Iyi Gunler! Or, in English, good day!

Well, today is the day I will gather my bags and board a plane and begin my journey abroad! The first leg of my journey will take me to Frankfurt, Germany where I will have a 6 hour layover! I have never waited in an airport for more than 2 hours so it shall be interesting to see how I cope with sitting and waiting while also dealing with jetlag. After the LONG layover I will have a short (3 hour) flight to Casablanca, Morocco. Once in Morocco I will spend the next 9 days trekking all over the country and visiting two former OU exchange students who live in the capital, Rabat. A friend of mine, a recent graduate from OU, who now lives in Istanbul, will be accompanying me on my Moroccan trip. We will begin our adventure in the famous city of Casablanca where Humphrey Bogart uttered those timeless words. Then, a short train ride away, we will arrive in Rabat, where we plan to stay and take part in Ramadan with the families of my two exchange friends who attended OU last year. It will be such a unique experience to participate in Ramadan and Iftar (breaking of the day-long fast) with a native family. I hope I am invited to help with the food preparations. Morocco is known for its cuisine, especially the dish known as Tagine (http://en.wikipedia.org/wiki/Tajine). After two nights in the capital of Rabat, our journey will take us to Fes, known as the spiritual center of Morocco. Fes is the final resting place of Idris I, who is credited with establishing Morocco as a Muslim nation, As a result, Fes, over the years has become a pilgrimage site for many Muslims. Next, after days getting lost in the souks (markets) and monuments of Fes, we will board a train for Marrakech. Marrakech is located in central Morocco (about an 8 hour train ride from Fes). Marrakech is a popular destination for many visitors. Famous sights include the Djemaa el Fna, a marketplace full of dancers, artisans, snake charmers, and plenty of food. Our last destination will be Essaouira, a relatively small beach town known for its fresh fish and perfect weather for surfing.

After my adventure in Morocco, Istanbul awaits. September 9, the day I  arrive in Istanbul, marks the last day of Ramadan. In Istanbul there should be plenty of celebrations throughout the city marking the end of the month long fast. Although I am sure to be exhausted from the previous week, I cannot wait to see the festivities in what I have been told is one of the most fascinating cities on earth. Istanbul, has been the capital of 3 different empires (Roman, Byzantine, and Ottoman) which has contributed to its unique history that is uniquely both eastern and western. While in Istanbul I will attend, Boğaziçi  (pronouned Boazichee) University, renowned as one if not the best university in Turkey. When first founded in 1863, Boğaziçi, then known as Roberts College, was an American university. It wasn’t until 1971 that Boğaziçi was handed over to the Turkish government. Located along the Bosphorous, a straight connecting the Black Sea and Sea of Marmara, the university gets its name from the Turkish word for Bosphorous. It has been said by many that Boğaziçi has some of the most beautiful views of the Bosphorous in the entire city.
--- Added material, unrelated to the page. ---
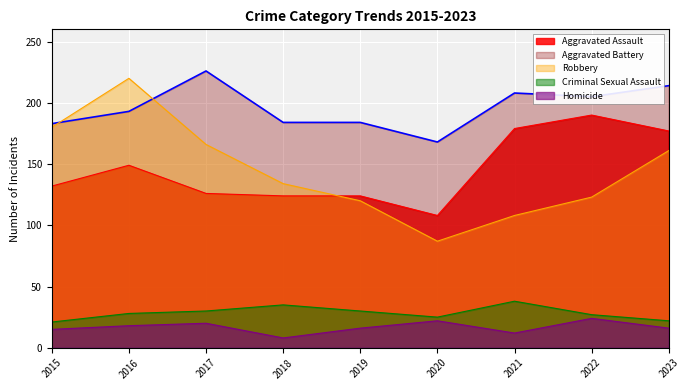

True or false: Homicide has more than 2 points higher than both neighbors.

True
After so much anticipation, leaving seems so surreal. I remember early in January when I first decided to study abroad in Istanbul, that my departure seemed so distant, as if the day would never arrive. Now, here I am, bags packed and by the door, ready to board a plane. The past few weeks have been filled with a mixture of excitement and apprehension. Norman and OU have been such a special part of the past two years of my life. I will miss so much of the culture – football games, the busyness of the South Oval, lunch on campus corner with my girls, meeting and befriending the new exchange and international students. Yet, as I look back at what I might be missing if I were to leave Norman, I am reminded of the incredible opportunity before me. To study and live in a city as unique as Istanbul is an experience that I may never again be given. I must sieze the adventure now and appreciate the home I may occasionally miss. I hope my adventures, experiences, and stories, of this next year will encourage those of you who read this to look at the world around you and possibly venture out past your comfort level. There is a quote I once read which has become somewhat of a life motto, “Maybe the road to discovery is to go to other places, not to those that everyone goes to.” So, as I prepare to depart, excited and somewhat anxious, I repeat those words, like a rosary prayer, to remind myself of the epic and wonderful year that awaits.